WHAT IS NEEDED. The required output is a copy of each line in the material below that includes "https".

INPUT RECORDS.
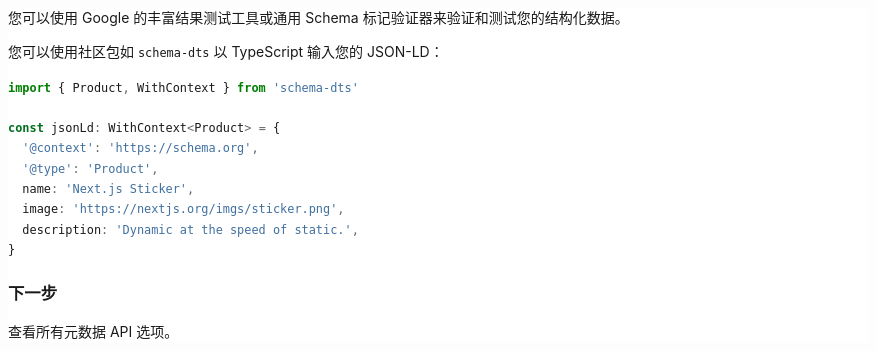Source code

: 您可以使用 Google 的丰富结果测试工具或通用 Schema 标记验证器来验证和测试您的结构化数据。

您可以使用社区包如 `schema-dts` 以 TypeScript 输入您的 JSON-LD：

```typescript
import { Product, WithContext } from 'schema-dts'
 
const jsonLd: WithContext<Product> = {
  '@context': 'https://schema.org',
  '@type': 'Product',
  name: 'Next.js Sticker',
  image: 'https://nextjs.org/imgs/sticker.png',
  description: 'Dynamic at the speed of static.',
}
```

### 下一步

查看所有元数据 API 选项。
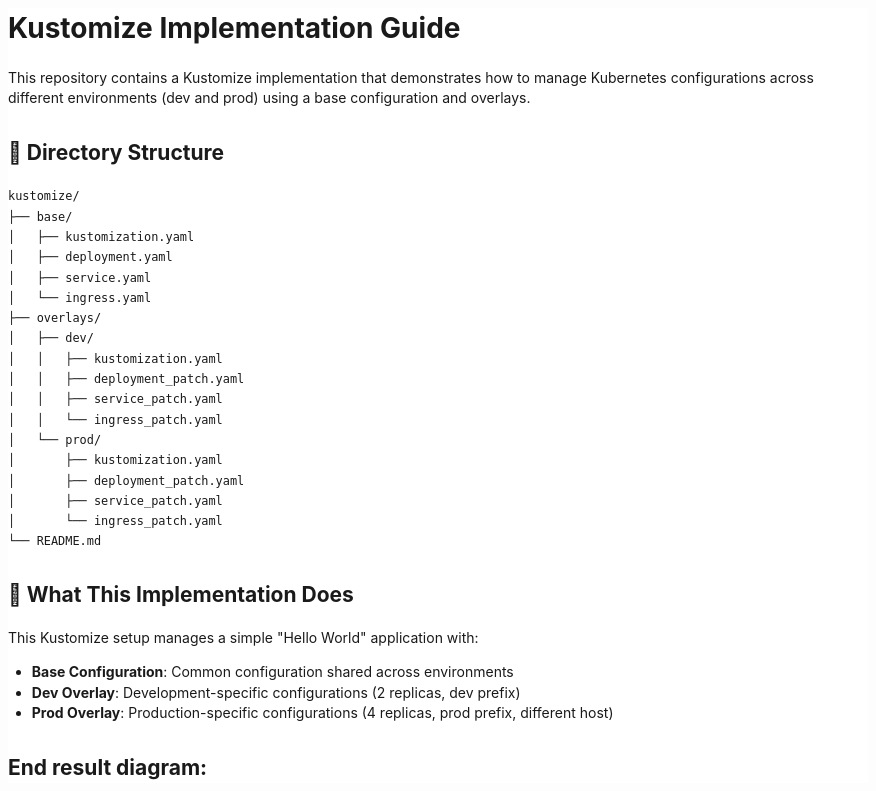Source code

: # Kustomize Implementation Guide

This repository contains a Kustomize implementation that demonstrates how to manage Kubernetes configurations across different environments (dev and prod) using a base configuration and overlays.

## 📁 Directory Structure

```
kustomize/
├── base/
│   ├── kustomization.yaml
│   ├── deployment.yaml
│   ├── service.yaml
│   └── ingress.yaml
├── overlays/
│   ├── dev/
│   │   ├── kustomization.yaml
│   │   ├── deployment_patch.yaml
│   │   ├── service_patch.yaml
│   │   └── ingress_patch.yaml
│   └── prod/
│       ├── kustomization.yaml
│       ├── deployment_patch.yaml
│       ├── service_patch.yaml
│       └── ingress_patch.yaml
└── README.md
```

## 🎯 What This Implementation Does

This Kustomize setup manages a simple "Hello World" application with:
- **Base Configuration**: Common configuration shared across environments
- **Dev Overlay**: Development-specific configurations (2 replicas, dev prefix)
- **Prod Overlay**: Production-specific configurations (4 replicas, prod prefix, different host)

## End result diagram:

ANSWER TO THE PROBLEM.
  '@context': 'https://schema.org',
  image: 'https://nextjs.org/imgs/sticker.png',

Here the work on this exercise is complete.